California Highway Patrol officers say they believe the driver of the 18-wheeler adjusted for driving in the fog. He was going slower than the speed limit and had his headlights on.

But the man in the Cadillac misjudged the conditions.

"That vehicle entered the opposing eastbound lane in order to pass another vehicle within the fog," said CHP public information officer Mike Salas. "Fog at this time was about a 200-foot or less visibility. (He) did not see that approaching big rig."

Damaged cars littered Central Valley freeways Friday morning.

Eight vehicles sustained damage in one crash on Highway 99 south of Manning, where Caltrans cameras could barely even catch a glimpse of the road.

Traffic on the freeway was snarled in both directions late into the morning, and visibility was still reduced past noon.

In the South Valley, a major collision at Highway 198 near Highway 43 also slowed traffic.

CHP officers paced cars there to keep drivers safer in the fog.

"We do have all our available officers out on patrol with the anticipation that we are going to have multiple calls," Officer Salas said. "Unfortunately, this was one of those mornings."

Friday was one of the most dangerous on the road this winter.

CHP officers say when you notice thick fog, you should try not to drive unless absolutely necessary.

If you have to drive, make sure to manually turn on your headlights.

Officers say a lot of automatic headlights don't turn on in the fog and they saw a lot of people driving without headlights Friday morning.

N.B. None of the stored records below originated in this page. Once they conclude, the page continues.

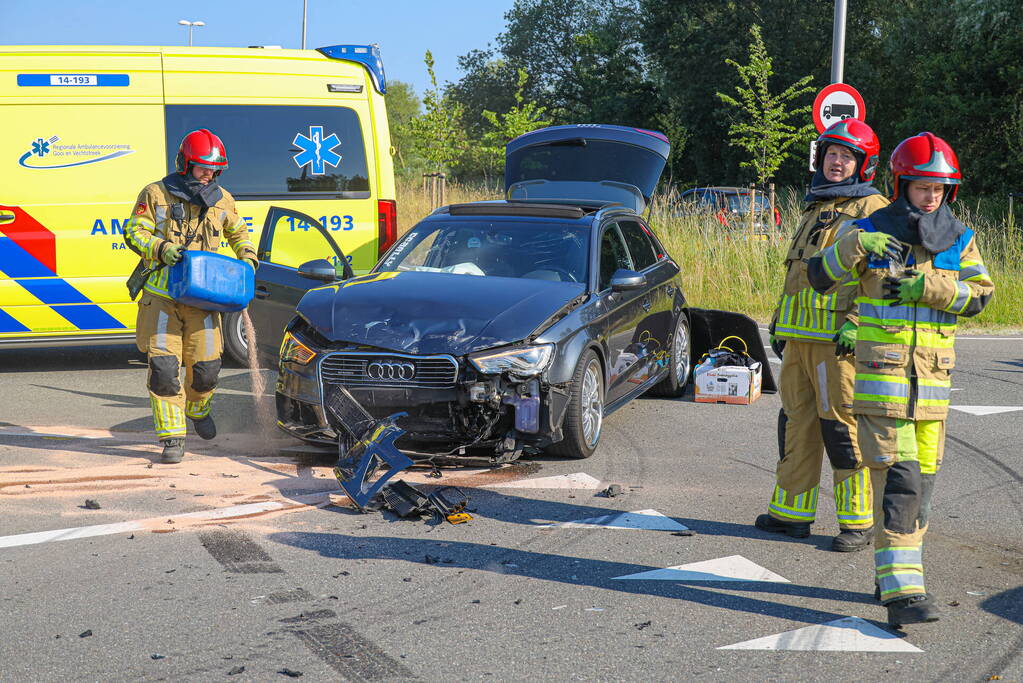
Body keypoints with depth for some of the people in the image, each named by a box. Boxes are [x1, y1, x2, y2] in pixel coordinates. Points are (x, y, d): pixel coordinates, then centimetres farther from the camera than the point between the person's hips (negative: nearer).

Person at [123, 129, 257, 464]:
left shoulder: (222, 200, 11)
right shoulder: (155, 194, 1)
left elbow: (237, 232, 28)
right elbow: (134, 232, -1)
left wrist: (247, 256, 9)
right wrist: (160, 248, -19)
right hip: (162, 295, -2)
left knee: (206, 366, 0)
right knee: (164, 365, -10)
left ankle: (198, 409, 35)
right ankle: (172, 438, -2)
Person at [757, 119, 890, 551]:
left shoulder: (871, 211, -3)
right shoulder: (815, 209, 23)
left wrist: (856, 324, -22)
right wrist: (780, 326, 26)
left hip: (838, 337, -8)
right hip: (800, 336, 8)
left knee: (843, 427, -7)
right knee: (797, 422, 10)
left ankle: (858, 521, 0)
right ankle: (792, 511, 18)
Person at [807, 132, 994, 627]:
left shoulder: (959, 240, 9)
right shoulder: (870, 230, -1)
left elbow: (980, 294, -4)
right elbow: (820, 278, -6)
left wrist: (926, 286, -18)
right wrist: (854, 248, -23)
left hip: (934, 372, 5)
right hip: (881, 369, -5)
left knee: (921, 478, 10)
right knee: (897, 478, -13)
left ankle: (893, 575, 24)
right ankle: (901, 591, -16)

And of course, drive as carefully and slowly as possible.

"Regardless of the size of the vehicle, driver error is the number one cause of a crash," Salas said. "Again, speed is the number one concern. Slow down. We just can't stress that enough."

As of Friday afternoon, CHP officers said all of the crash victims survived.

But the man who hit the big rig on Shaw was still in critical condition.